• **AVAILABLE DATA**
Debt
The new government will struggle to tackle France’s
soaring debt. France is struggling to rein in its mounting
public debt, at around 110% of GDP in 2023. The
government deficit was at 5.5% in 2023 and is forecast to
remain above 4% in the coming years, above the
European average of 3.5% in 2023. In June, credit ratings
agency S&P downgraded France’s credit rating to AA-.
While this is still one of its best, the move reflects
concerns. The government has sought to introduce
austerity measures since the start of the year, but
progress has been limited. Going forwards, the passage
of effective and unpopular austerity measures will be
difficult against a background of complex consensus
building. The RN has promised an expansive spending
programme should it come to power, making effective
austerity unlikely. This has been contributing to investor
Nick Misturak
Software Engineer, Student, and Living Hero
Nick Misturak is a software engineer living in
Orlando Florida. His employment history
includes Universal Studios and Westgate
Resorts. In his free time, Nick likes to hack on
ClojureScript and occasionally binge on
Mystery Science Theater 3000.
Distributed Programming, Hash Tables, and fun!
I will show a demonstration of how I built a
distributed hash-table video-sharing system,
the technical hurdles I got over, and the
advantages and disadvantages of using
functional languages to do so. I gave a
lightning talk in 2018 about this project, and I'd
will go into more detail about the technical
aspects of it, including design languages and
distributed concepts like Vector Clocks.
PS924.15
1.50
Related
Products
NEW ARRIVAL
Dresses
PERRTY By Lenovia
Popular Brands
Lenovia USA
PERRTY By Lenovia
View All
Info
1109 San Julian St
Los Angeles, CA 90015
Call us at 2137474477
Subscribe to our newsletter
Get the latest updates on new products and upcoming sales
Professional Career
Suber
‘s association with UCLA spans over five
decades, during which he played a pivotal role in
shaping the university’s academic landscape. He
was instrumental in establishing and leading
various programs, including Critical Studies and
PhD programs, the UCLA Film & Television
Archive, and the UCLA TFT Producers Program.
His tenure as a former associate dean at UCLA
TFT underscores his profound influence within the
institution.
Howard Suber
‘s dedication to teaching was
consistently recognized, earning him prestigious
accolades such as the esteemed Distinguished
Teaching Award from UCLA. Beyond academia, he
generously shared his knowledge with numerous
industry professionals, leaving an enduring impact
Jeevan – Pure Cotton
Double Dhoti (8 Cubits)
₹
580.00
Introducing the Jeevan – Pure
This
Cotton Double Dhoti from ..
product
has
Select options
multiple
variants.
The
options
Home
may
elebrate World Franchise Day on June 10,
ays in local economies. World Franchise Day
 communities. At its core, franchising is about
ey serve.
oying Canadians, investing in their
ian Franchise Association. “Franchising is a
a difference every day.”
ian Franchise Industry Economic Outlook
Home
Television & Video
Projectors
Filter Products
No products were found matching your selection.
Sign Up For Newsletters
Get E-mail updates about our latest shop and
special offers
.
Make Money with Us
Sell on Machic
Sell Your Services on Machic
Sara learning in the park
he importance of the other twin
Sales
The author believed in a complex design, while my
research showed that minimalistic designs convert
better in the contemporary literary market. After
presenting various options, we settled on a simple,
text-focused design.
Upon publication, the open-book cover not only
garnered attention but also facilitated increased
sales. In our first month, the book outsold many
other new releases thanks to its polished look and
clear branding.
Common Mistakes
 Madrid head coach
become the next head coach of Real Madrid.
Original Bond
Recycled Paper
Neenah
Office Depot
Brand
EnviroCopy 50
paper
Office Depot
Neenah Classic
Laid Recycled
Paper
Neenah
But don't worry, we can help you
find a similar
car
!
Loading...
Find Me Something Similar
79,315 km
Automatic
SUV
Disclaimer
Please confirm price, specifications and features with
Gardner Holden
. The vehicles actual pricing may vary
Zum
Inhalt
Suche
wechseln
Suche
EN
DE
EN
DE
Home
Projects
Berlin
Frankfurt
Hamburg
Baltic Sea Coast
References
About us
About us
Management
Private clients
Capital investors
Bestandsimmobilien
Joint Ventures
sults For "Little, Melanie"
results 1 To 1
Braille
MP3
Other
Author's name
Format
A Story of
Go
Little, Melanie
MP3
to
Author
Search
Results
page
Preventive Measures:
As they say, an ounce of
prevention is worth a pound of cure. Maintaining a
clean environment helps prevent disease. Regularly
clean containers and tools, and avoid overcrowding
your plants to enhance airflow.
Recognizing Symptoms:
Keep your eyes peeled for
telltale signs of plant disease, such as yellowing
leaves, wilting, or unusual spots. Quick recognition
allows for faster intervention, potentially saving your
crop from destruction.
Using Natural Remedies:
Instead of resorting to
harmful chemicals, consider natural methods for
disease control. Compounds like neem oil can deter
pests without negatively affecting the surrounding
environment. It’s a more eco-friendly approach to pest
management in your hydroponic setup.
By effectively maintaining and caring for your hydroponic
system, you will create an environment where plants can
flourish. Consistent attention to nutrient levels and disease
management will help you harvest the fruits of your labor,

• **REQUEST**
Retype every line above with nothing changed.

• **ANSWER TO THE PROBLEM**
Debt
The new government will struggle to tackle France’s
soaring debt. France is struggling to rein in its mounting
public debt, at around 110% of GDP in 2023. The
government deficit was at 5.5% in 2023 and is forecast to
remain above 4% in the coming years, above the
European average of 3.5% in 2023. In June, credit ratings
agency S&P downgraded France’s credit rating to AA-.
While this is still one of its best, the move reflects
concerns. The government has sought to introduce
austerity measures since the start of the year, but
progress has been limited. Going forwards, the passage
of effective and unpopular austerity measures will be
difficult against a background of complex consensus
building. The RN has promised an expansive spending
programme should it come to power, making effective
austerity unlikely. This has been contributing to investor
Nick Misturak
Software Engineer, Student, and Living Hero
Nick Misturak is a software engineer living in
Orlando Florida. His employment history
includes Universal Studios and Westgate
Resorts. In his free time, Nick likes to hack on
ClojureScript and occasionally binge on
Mystery Science Theater 3000.
Distributed Programming, Hash Tables, and fun!
I will show a demonstration of how I built a
distributed hash-table video-sharing system,
the technical hurdles I got over, and the
advantages and disadvantages of using
functional languages to do so. I gave a
lightning talk in 2018 about this project, and I'd
will go into more detail about the technical
aspects of it, including design languages and
distributed concepts like Vector Clocks.
PS924.15
1.50
Related
Products
NEW ARRIVAL
Dresses
PERRTY By Lenovia
Popular Brands
Lenovia USA
PERRTY By Lenovia
View All
Info
1109 San Julian St
Los Angeles, CA 90015
Call us at 2137474477
Subscribe to our newsletter
Get the latest updates on new products and upcoming sales
Professional Career
Suber
‘s association with UCLA spans over five
decades, during which he played a pivotal role in
shaping the university’s academic landscape. He
was instrumental in establishing and leading
various programs, including Critical Studies and
PhD programs, the UCLA Film & Television
Archive, and the UCLA TFT Producers Program.
His tenure as a former associate dean at UCLA
TFT underscores his profound influence within the
institution.
Howard Suber
‘s dedication to teaching was
consistently recognized, earning him prestigious
accolades such as the esteemed Distinguished
Teaching Award from UCLA. Beyond academia, he
generously shared his knowledge with numerous
industry professionals, leaving an enduring impact
Jeevan – Pure Cotton
Double Dhoti (8 Cubits)
₹
580.00
Introducing the Jeevan – Pure
This
Cotton Double Dhoti from ..
product
has
Select options
multiple
variants.
The
options
Home
may
elebrate World Franchise Day on June 10,
ays in local economies. World Franchise Day
 communities. At its core, franchising is about
ey serve.
oying Canadians, investing in their
ian Franchise Association. “Franchising is a
a difference every day.”
ian Franchise Industry Economic Outlook
Home
Television & Video
Projectors
Filter Products
No products were found matching your selection.
Sign Up For Newsletters
Get E-mail updates about our latest shop and
special offers
.
Make Money with Us
Sell on Machic
Sell Your Services on Machic
Sara learning in the park
he importance of the other twin
Sales
The author believed in a complex design, while my
research showed that minimalistic designs convert
better in the contemporary literary market. After
presenting various options, we settled on a simple,
text-focused design.
Upon publication, the open-book cover not only
garnered attention but also facilitated increased
sales. In our first month, the book outsold many
other new releases thanks to its polished look and
clear branding.
Common Mistakes
 Madrid head coach
become the next head coach of Real Madrid.
Original Bond
Recycled Paper
Neenah
Office Depot
Brand
EnviroCopy 50
paper
Office Depot
Neenah Classic
Laid Recycled
Paper
Neenah
But don't worry, we can help you
find a similar
car
!
Loading...
Find Me Something Similar
79,315 km
Automatic
SUV
Disclaimer
Please confirm price, specifications and features with
Gardner Holden
. The vehicles actual pricing may vary
Zum
Inhalt
Suche
wechseln
Suche
EN
DE
EN
DE
Home
Projects
Berlin
Frankfurt
Hamburg
Baltic Sea Coast
References
About us
About us
Management
Private clients
Capital investors
Bestandsimmobilien
Joint Ventures
sults For "Little, Melanie"
results 1 To 1
Braille
MP3
Other
Author's name
Format
A Story of
Go
Little, Melanie
MP3
to
Author
Search
Results
page
Preventive Measures:
As they say, an ounce of
prevention is worth a pound of cure. Maintaining a
clean environment helps prevent disease. Regularly
clean containers and tools, and avoid overcrowding
your plants to enhance airflow.
Recognizing Symptoms:
Keep your eyes peeled for
telltale signs of plant disease, such as yellowing
leaves, wilting, or unusual spots. Quick recognition
allows for faster intervention, potentially saving your
crop from destruction.
Using Natural Remedies:
Instead of resorting to
harmful chemicals, consider natural methods for
disease control. Compounds like neem oil can deter
pests without negatively affecting the surrounding
environment. It’s a more eco-friendly approach to pest
management in your hydroponic setup.
By effectively maintaining and caring for your hydroponic
system, you will create an environment where plants can
flourish. Consistent attention to nutrient levels and disease
management will help you harvest the fruits of your labor,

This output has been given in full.